President Robert Mugabe joined thousands of Zimbabweans mourning the wife of the prime minister Tuesday, wishing his rival-turned-coalition partner strength for the nation-building work ahead.

Mugabe addressed about 1,000 government and political leaders and diplomats at the Harare Methodist church, including Prime Minister Morgan Tsvangirai and his children.

The body of Susan Tsvangirai, who was killed in a car crash Friday, rested in a closed, flower-draped coffin.

Later, some 15,000 Zimbabweans sang hymns at the Harare fair grounds. Tsvangirai, who turned 57 on Tuesday, addressed the crowd briefly, saying: "Let's celebrate her existence as God's gift to me and you."

'Sincerely saddened'
Mugabe said the wives of politicians play important supporting roles, noting Susan Tsvangirai was by her husband's side when Mugabe administered the prime minister's oath Feb. 11.

"We are sincerely saddened by the death of Susan and we hope that Morgan will remain strong," Mugabe said at the church. He added that the new coalition government had just begun efforts to rebuild a country beset by political and economic crises.

Mugabe agreed to share power with Tsvangirai under pressure from the leaders of neighboring countries after a year of political violence and deadlock following a presidential election in which Tsvangirai won the most votes. Tsvangirai pulled out of a run-off because of state-sponsored attacks on his supporters, and Mugabe claimed victory despite widespread criticism that the second round was neither free nor fair.

Zimbabwe's long history of political violence blamed on Mugabe's forces fueled speculation that Friday's crash was not an accident. Tsvangirai, who was injured in the crash, tried to quell the rumors Monday, telling mourners there was "no foul play" in the crash.

Susan Tsvangirai's father, who addressed mourners at the church on behalf of the family, spoke of sitting down with his son-in-law recently to discuss how power-sharing would work. Emanuel Mhundwa said he had hoped to see his daughter help the prime minister "bring peace and stability to the country."

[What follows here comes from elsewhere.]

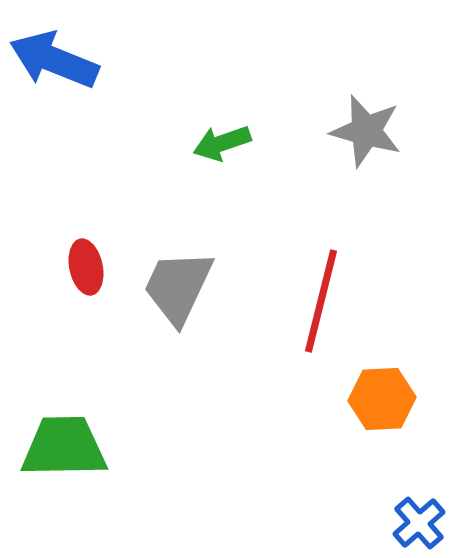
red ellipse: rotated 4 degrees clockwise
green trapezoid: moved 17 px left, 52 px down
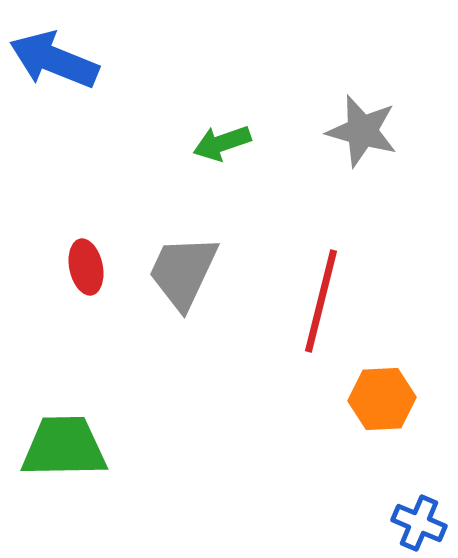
gray star: moved 4 px left
gray trapezoid: moved 5 px right, 15 px up
blue cross: rotated 26 degrees counterclockwise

Thousands pay their respects
Hazel Makumbo, a 22-year-old Harare resident who joined the crowd outside the church Tuesday, said she wanted to pay respects to a woman who "was helping Morgan in trying to bring democracy and good things to Zimbabwe."

In recent days, thousands of Zimbabweans have paid their respects at the Tsvangirai home in the capital.

The outpouring of sympathy is evidence of support for Tsvangirai, but also a release for emotions that have been building during months of economic collapse and political unrest that has seen hundreds of activists jailed, tortured and killed.

Zimbabwe's unity government faces the world's highest official inflation rate, a hunger crisis that has left most of its people dependent on foreign handouts and a cholera epidemic blamed on the collapse of a once-enviable health and sanitation system.

The United Nations said Monday that the number of cholera deaths had topped 4,000, with more than 89,000 cases.